Monday, May 11, 2020

Baking Ratios Bakers Need To Know. Part 1.

Pastries, Bake, Sweet, Brownie The other day, I read something from Food Network that listed ratios all good bakers should know by heart.  I sometimes do ratios in Algebra I so I'm wondering if I can borrow the home economics room to have a cooking lesson using these ratios.

These ratios have been worked out to provide the best product possible.  For biscuits, following the basic ratio will give you the flakiest biscuit, the ones that make your mouth water.

Honestly, I'd heard about a ratio for pie crusts but not for anything else.  My mother was the type who couldn't really cook so she would use boxed mixes as I grew up.  I learned to cook from scratch out of desperation but it has only been recently, I've learned about these ratios.  I plan to put them on an index card to place on my refrigerator.

One thing  before I list the ratios.  These ratios are set up by weight, not by volume so weigh everything on a scale to have everything work out.  Yes, I realize this is a math column but cooking is a combination of math and chemistry.

1.  Pound Cake - the one item I love to use as my base for Strawberry Shortcake.  I prefer the pound cake to a biscuit base since it seems to soak up the juices better.  The basic ratio is one part flour to one part egg to one part fat to one part sugar.  Make sure to take the fat usually in the form of butter and eggs out about two hours before you begin baking so the mixture creams better.

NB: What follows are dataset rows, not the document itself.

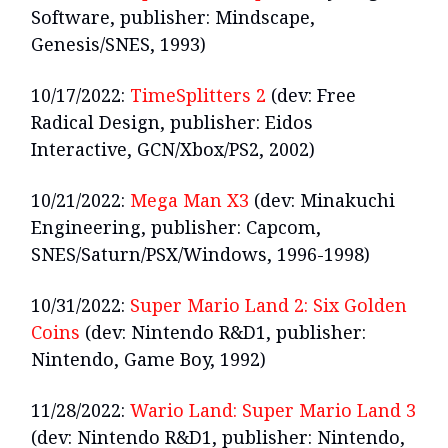
Software, publisher: Mindscape,
Genesis/SNES, 1993)
10/17/2022:
TimeSplitters 2
(dev: Free
Radical Design, publisher: Eidos
Interactive, GCN/Xbox/PS2, 2002)
10/21/2022:
Mega Man X3
(dev: Minakuchi
Engineering, publisher: Capcom,
SNES/Saturn/PSX/Windows, 1996-1998)
10/31/2022:
Super Mario Land 2: Six Golden
Coins
(dev: Nintendo R&D1, publisher:
Nintendo, Game Boy, 1992)
11/28/2022:
Wario Land: Super Mario Land 3
(dev: Nintendo R&D1, publisher: Nintendo,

2.  Pancakes - requires two parts flour, two parts liquid, one part eggs and half a part fat to get nice fluffy ones.  I admit, I usually take a good pancake mix and turn them into waffles because I prefer nice thick waffles over pancakes.

3. Meringue - in this case the recipe ratios are for the cookies made out of this mixture.  You will need to use Two parts sugar, one part egg whites, or one part sugar and one part yolks for the best results. One thing is to make sure you do not open the door while the meringues finish baking in the cooling oven.

4. Pate Choux - is the dough used to make eclairs or cream puffs.  This dough requires one part flour, two parts liquid, two parts eggs, and one part fat.  One mixes the liquid, fat, and eggs first, bringing it to a boil over medium heat before adding in the flour and stirring until the mixture pulls away from the sides.

5.  Pie Crust - uses three parts flour to two parts fat to one part liquid.  Always cut the fat into the flour before adding the liquid and do not mix it very much.  If you par bake the crust before adding the filling, the pie does not get the soggy bottom we sometimes experience.

6.  Fritter - the apple or corn fritter that is fried in oil.  The fritter dough uses two parts flour, two parts liquid and one part egg.  This makes the great basic dough but when frying them, it is best not to have too many in the pan.

7.  Cookies - this is the basic ratio often associated with sugar cookies.  You need to have three parts flour, two parts fat and one part sugar for the dry ingredients.  The number of eggs vary according to the type of cookie.

8.  Custard - the custard made from eggs and baked, not from a powder.  To get the best custard, one needs to use two parts eggs to one part liquid.  There is usually sugar added but just enough to make it sweet without being extra sweet.

I'll be sharing more ratios in Wednesday's column.  Maybe some of the students would enjoy trying some of these out at home.